§ Data shown
====
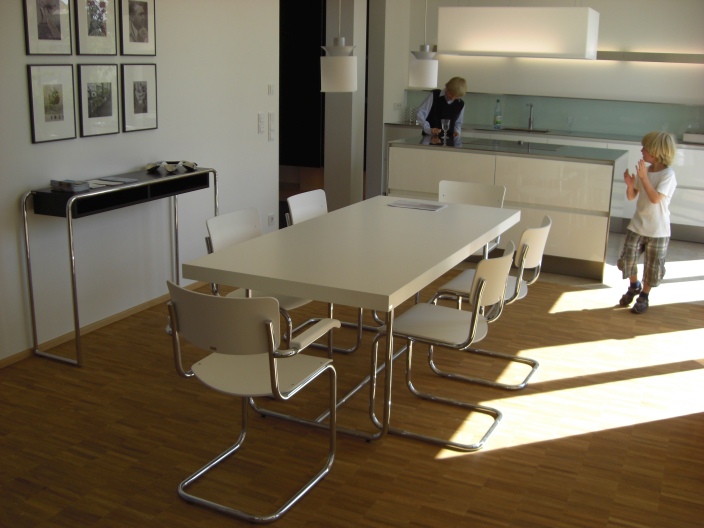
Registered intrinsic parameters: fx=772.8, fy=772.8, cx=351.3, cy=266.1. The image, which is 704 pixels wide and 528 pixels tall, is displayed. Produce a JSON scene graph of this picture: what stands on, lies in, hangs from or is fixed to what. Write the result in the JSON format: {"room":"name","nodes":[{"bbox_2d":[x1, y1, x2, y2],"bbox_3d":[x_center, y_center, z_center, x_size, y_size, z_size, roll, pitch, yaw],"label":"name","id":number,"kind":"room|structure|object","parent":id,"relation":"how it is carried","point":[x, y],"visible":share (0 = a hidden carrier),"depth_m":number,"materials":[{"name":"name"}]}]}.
{"room":"kitchen","nodes":[
{"label":"kitchen","id":0,"kind":"room"},
{"bbox_2d":[0,0,281,364],"bbox_3d":[-1.122,-1.094,5.058,0.146,2.614,7.844,8,15,24],"label":"left wall","id":1,"kind":"structure","parent":0,"point":[251,126],"depth_m":4.85,"materials":[{"name":"white paint"}]},
{"bbox_2d":[23,0,72,54],"bbox_3d":[-1.569,-1.290,3.995,0.021,0.387,0.303,8,15,24],"label":"picture frame","id":2,"kind":"object","parent":1,"relation":"attached to","point":[53,28],"visible":0.98,"depth_m":4.00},
{"bbox_2d":[27,63,76,143],"bbox_3d":[-1.583,-0.869,4.096,0.020,0.404,0.294,8,15,24],"label":"picture frame","id":3,"kind":"object","parent":1,"relation":"attached to","point":[60,86],"visible":0.97,"depth_m":4.08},
{"bbox_2d":[74,0,117,55],"bbox_3d":[-1.434,-1.379,4.346,0.023,0.375,0.304,8,15,24],"label":"picture frame","id":4,"kind":"object","parent":1,"relation":"attached to","point":[94,22],"visible":0.97,"depth_m":4.34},
{"bbox_2d":[77,63,120,136],"bbox_3d":[-1.443,-0.955,4.423,0.021,0.398,0.303,8,15,24],"label":"picture frame","id":5,"kind":"object","parent":1,"relation":"attached to","point":[94,111],"visible":0.97,"depth_m":4.40,"materials":[{"name":"black wood"}]},
{"bbox_2d":[0,279,207,368],"bbox_3d":[-1.586,0.381,4.341,0.014,0.073,4.903,8,15,24],"label":"baseboard","id":6,"kind":"structure","parent":1,"relation":"attached to","point":[9,360],"depth_m":4.50,"materials":[{"name":"brown wood"}]},
{"bbox_2d":[119,0,156,55],"bbox_3d":[-1.285,-1.461,4.660,0.022,0.376,0.311,8,15,24],"label":"picture frame","id":7,"kind":"object","parent":1,"relation":"attached to","point":[139,40],"visible":0.98,"depth_m":4.65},
{"bbox_2d":[121,62,157,131],"bbox_3d":[-1.296,-1.038,4.736,0.022,0.406,0.301,8,15,24],"label":"picture frame","id":8,"kind":"object","parent":1,"relation":"attached to","point":[134,85],"visible":0.97,"depth_m":4.72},
{"bbox_2d":[258,112,264,133],"bbox_3d":[-0.689,-1.094,5.914,0.011,0.151,0.088,8,15,24],"label":"light switch","id":9,"kind":"object","parent":1,"relation":"attached to","point":[261,122],"visible":0.96,"depth_m":5.90,"materials":[{"name":"white plastic"}]},
{"bbox_2d":[267,84,273,94],"bbox_3d":[-0.622,-1.367,5.971,0.013,0.079,0.082,8,15,24],"label":"light switch","id":10,"kind":"object","parent":1,"relation":"attached to","point":[270,90],"visible":0.97,"depth_m":5.96,"materials":[{"name":"white plastic"}]},
{"bbox_2d":[268,112,274,140],"bbox_3d":[-0.629,-1.097,6.047,0.012,0.212,0.084,8,15,24],"label":"light switch","id":11,"kind":"object","parent":1,"relation":"attached to","point":[270,136],"visible":0.98,"depth_m":6.04,"materials":[{"name":"white plastic"}]},
{"bbox_2d":[268,213,274,225],"bbox_3d":[-0.638,-0.369,6.133,0.012,0.083,0.102,8,15,24],"label":"wall socket","id":12,"kind":"object","parent":1,"relation":"attached to","point":[271,218],"visible":0.98,"depth_m":6.13,"materials":[{"name":"white plastic"}]},
{"bbox_2d":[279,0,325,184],"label":"doorway","id":13,"kind":"structure","parent":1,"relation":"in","point":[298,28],"depth_m":7.77,"materials":[{"name":"black wood"}]},
{"bbox_2d":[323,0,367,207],"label":"column","id":14,"kind":"structure","parent":0,"point":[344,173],"depth_m":7.51,"materials":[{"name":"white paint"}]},
{"bbox_2d":[0,231,703,527],"bbox_3d":[0.260,0.564,4.158,5.507,0.107,7.475,8,15,24],"label":"floor","id":15,"kind":"structure","parent":0,"point":[548,444],"depth_m":3.40,"materials":[{"name":"brown wood"}]},
{"bbox_2d":[23,166,218,367],"bbox_3d":[-1.267,-0.069,4.527,0.358,0.887,1.273,8,15,24],"label":"console table","id":16,"kind":"object","parent":15,"relation":"on","point":[89,194],"visible":0.88,"depth_m":4.12,"materials":[{"name":"metal"}]},
{"bbox_2d":[51,179,90,191],"bbox_3d":[-1.461,-0.426,4.016,0.162,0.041,0.137,8,15,24],"label":"book stack","id":17,"kind":"object","parent":16,"relation":"on","point":[72,187],"visible":0.99,"depth_m":3.98,"materials":[{"name":"paper"}]},
{"bbox_2d":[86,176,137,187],"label":"paper","id":18,"kind":"object","parent":16,"relation":"on","point":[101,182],"visible":0.97,"depth_m":4.25,"materials":[{"name":"white paper"}]},
{"bbox_2d":[145,160,197,173],"bbox_3d":[-1.104,-0.616,4.723,0.304,0.059,0.230,-8,17,-35],"label":"bowl","id":19,"kind":"object","parent":16,"relation":"on","point":[168,167],"visible":0.99,"depth_m":4.70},
{"bbox_2d":[167,282,340,520],"bbox_3d":[-0.370,0.426,2.879,0.537,0.800,0.556,8,15,24],"label":"chair","id":20,"kind":"object","parent":15,"relation":"on","point":[257,323],"visible":0.99,"depth_m":2.72,"materials":[{"name":"white wood"}]},
{"bbox_2d":[201,208,317,346],"bbox_3d":[-0.413,0.161,3.854,0.551,0.806,0.516,8,15,24],"label":"chair","id":21,"kind":"object","parent":15,"relation":"on","point":[222,240],"visible":0.32,"depth_m":3.86,"materials":[{"name":"white wood"}]},
{"bbox_2d":[281,190,373,352],"bbox_3d":[-0.064,-0.007,4.529,0.551,0.819,0.514,8,15,24],"label":"chair","id":22,"kind":"object","parent":15,"relation":"on","point":[302,218],"visible":0.29,"depth_m":4.54,"materials":[{"name":"white wood"}]},
{"bbox_2d":[178,196,515,442],"bbox_3d":[0.140,0.188,3.966,0.991,0.751,2.006,8,15,24],"label":"dining table","id":23,"kind":"object","parent":15,"relation":"on","point":[299,290],"visible":0.95,"depth_m":3.40,"materials":[{"name":"white"}]},
{"bbox_2d":[387,199,446,210],"bbox_3d":[0.382,-0.356,4.512,0.301,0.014,0.209,8,15,24],"label":"paper","id":24,"kind":"object","parent":23,"relation":"on","point":[423,206],"visible":0.99,"depth_m":4.49,"materials":[{"name":"white paper"}]},
{"bbox_2d":[416,76,467,136],"bbox_3d":[0.832,-1.092,7.284,0.471,1.330,0.536,1,14,-2],"label":"person","id":25,"kind":"object","parent":15,"relation":"on","point":[446,111],"visible":0.5,"depth_m":7.08},
{"bbox_2d":[371,240,515,447],"bbox_3d":[0.426,0.296,3.433,0.552,0.816,0.496,8,15,24],"label":"chair","id":26,"kind":"object","parent":15,"relation":"on","point":[502,261],"visible":0.94,"depth_m":3.34,"materials":[{"name":"metal"}]},
{"bbox_2d":[437,179,506,257],"bbox_3d":[0.709,-0.119,5.035,0.515,0.817,0.544,8,15,24],"label":"chair","id":27,"kind":"object","parent":15,"relation":"on","point":[467,188],"visible":0.31,"depth_m":5.15,"materials":[{"name":"white wood"}]},
{"bbox_2d":[424,217,548,388],"bbox_3d":[0.726,0.147,4.030,0.541,0.812,0.509,8,15,24],"label":"chair","id":28,"kind":"object","parent":15,"relation":"on","point":[519,283],"visible":0.61,"depth_m":3.90,"materials":[{"name":"white wood"}]},
{"bbox_2d":[388,140,624,280],"bbox_3d":[1.276,-0.503,6.408,1.842,0.894,0.747,8,15,24],"label":"kitchen island","id":29,"kind":"object","parent":15,"relation":"on","point":[591,240],"visible":0.73,"depth_m":5.94,"materials":[{"name":"white"}]},
{"bbox_2d":[389,134,625,163],"bbox_3d":[1.293,-0.981,6.427,1.817,0.033,0.869,8,15,24],"label":"island countertop","id":30,"kind":"structure","parent":29,"relation":"on","point":[541,154],"depth_m":6.17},
{"bbox_2d":[440,119,449,142],"bbox_3d":[0.803,-1.177,6.663,0.089,0.185,0.089,-2,14,-14],"label":"wine glass","id":31,"kind":"object","parent":30,"relation":"on","point":[443,122],"visible":0.99,"depth_m":6.63,"materials":[{"name":"clear glass"}]},
{"bbox_2d":[459,138,564,151],"bbox_3d":[1.348,-1.024,6.465,0.775,0.039,0.556,8,15,24],"label":"cooktop","id":32,"kind":"object","parent":30,"relation":"in","point":[499,144],"visible":0.99,"depth_m":6.44,"materials":[{"name":"black glass"}]},
{"bbox_2d":[380,123,702,240],"bbox_3d":[2.140,-0.918,8.000,3.641,0.876,0.638,8,15,24],"label":"kitchen cabinet","id":33,"kind":"object","parent":15,"relation":"on","point":[701,178],"visible":0.3,"depth_m":7.41,"materials":[{"name":"white"}]},
{"bbox_2d":[384,121,703,147],"bbox_3d":[2.318,-1.347,7.954,3.995,0.039,0.661,8,15,24],"label":"kitchen countertop","id":34,"kind":"structure","parent":33,"relation":"on","point":[688,144],"depth_m":7.80,"materials":[{"name":"grey stone"}]},
{"bbox_2d":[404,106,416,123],"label":"spice rack","id":35,"kind":"object","parent":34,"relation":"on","point":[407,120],"visible":0.94,"depth_m":8.71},
{"bbox_2d":[493,99,501,128],"bbox_3d":[1.533,-1.605,8.128,0.083,0.309,0.072,11,17,34],"label":"bottle","id":36,"kind":"object","parent":34,"relation":"on","point":[497,122],"visible":0.99,"depth_m":8.11,"materials":[{"name":"clear glass"}]},
{"bbox_2d":[482,126,551,133],"bbox_3d":[1.740,-1.347,8.156,0.725,0.163,0.456,8,15,24],"label":"sink","id":37,"kind":"object","parent":34,"relation":"in","point":[512,129],"visible":0.42,"depth_m":8.26,"materials":[{"name":"silver metal"}]},
{"bbox_2d":[526,103,533,130],"bbox_3d":[1.876,-1.588,8.154,0.110,0.285,0.256,8,15,24],"label":"tap","id":38,"kind":"object","parent":34,"relation":"on","point":[531,107],"visible":0.99,"depth_m":8.22,"materials":[{"name":"silver metal"}]},
{"bbox_2d":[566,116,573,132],"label":"drinking glass","id":39,"kind":"object","parent":34,"relation":"on","point":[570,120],"visible":0.99,"depth_m":7.93,"materials":[{"name":"clear glass"}]},
{"bbox_2d":[682,132,703,143],"bbox_3d":[3.345,-1.219,7.341,0.363,0.085,0.215,8,15,24],"label":"white box","id":40,"kind":"object","parent":34,"relation":"on","point":[697,136],"visible":1,"depth_m":7.29,"materials":[{"name":"white"}]},
{"bbox_2d":[616,130,676,312],"bbox_3d":[1.980,-0.304,5.181,0.360,1.167,0.379,-3,15,-18],"label":"child","id":41,"kind":"object","parent":15,"relation":"on","point":[653,194],"visible":1,"depth_m":5.10},
{"bbox_2d":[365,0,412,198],"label":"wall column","id":42,"kind":"structure","parent":0,"point":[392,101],"depth_m":8.29,"materials":[{"name":"white paint"}]},
{"bbox_2d":[402,0,703,134],"bbox_3d":[2.556,-1.791,8.136,4.044,2.456,0.230,8,15,24],"label":"back wall","id":43,"kind":"structure","parent":0,"point":[601,11],"depth_m":7.98,"materials":[{"name":"white paint"}]},
{"bbox_2d":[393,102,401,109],"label":"wall socket","id":44,"kind":"object","parent":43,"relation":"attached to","point":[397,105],"visible":0.98,"depth_m":8.49,"materials":[{"name":"white plastic"}]},
{"bbox_2d":[436,5,599,58],"bbox_3d":[1.349,-2.289,6.190,1.252,1.206,0.520,8,15,24],"label":"range hood","id":45,"kind":"object","parent":43,"relation":"attached to","point":[474,49],"visible":0.99,"depth_m":6.02,"materials":[{"name":"white"}]},
{"bbox_2d":[403,90,703,138],"bbox_3d":[2.456,-1.669,8.417,3.953,0.379,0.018,8,15,24],"label":"backsplash","id":46,"kind":"structure","parent":43,"relation":"attached to","point":[595,127],"depth_m":8.40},
{"bbox_2d":[596,51,703,62],"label":"shelf","id":47,"kind":"object","parent":43,"relation":"attached to","point":[662,55],"visible":0.79,"depth_m":7.63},
{"label":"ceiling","id":48,"kind":"structure","parent":0},
{"bbox_2d":[320,0,358,91],"bbox_3d":[-0.047,-1.323,3.199,0.171,1.171,0.170,8,15,24],"label":"pendant lamp","id":49,"kind":"object","parent":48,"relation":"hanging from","point":[343,61],"visible":1,"depth_m":3.25,"materials":[{"name":"white"}]},
{"bbox_2d":[408,0,438,88],"bbox_3d":[0.394,-1.502,4.008,0.168,1.119,0.168,8,15,24],"label":"pendant lamp","id":50,"kind":"object","parent":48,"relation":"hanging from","point":[430,64],"visible":1,"depth_m":4.05,"materials":[{"name":"white"}]}
]}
====
Gather all lines from the listing above in which "table" occurs.

§ Answer to this exercise
{"bbox_2d":[23,166,218,367],"bbox_3d":[-1.267,-0.069,4.527,0.358,0.887,1.273,8,15,24],"label":"console table","id":16,"kind":"object","parent":15,"relation":"on","point":[89,194],"visible":0.88,"depth_m":4.12,"materials":[{"name":"metal"}]},
{"bbox_2d":[178,196,515,442],"bbox_3d":[0.140,0.188,3.966,0.991,0.751,2.006,8,15,24],"label":"dining table","id":23,"kind":"object","parent":15,"relation":"on","point":[299,290],"visible":0.95,"depth_m":3.40,"materials":[{"name":"white"}]},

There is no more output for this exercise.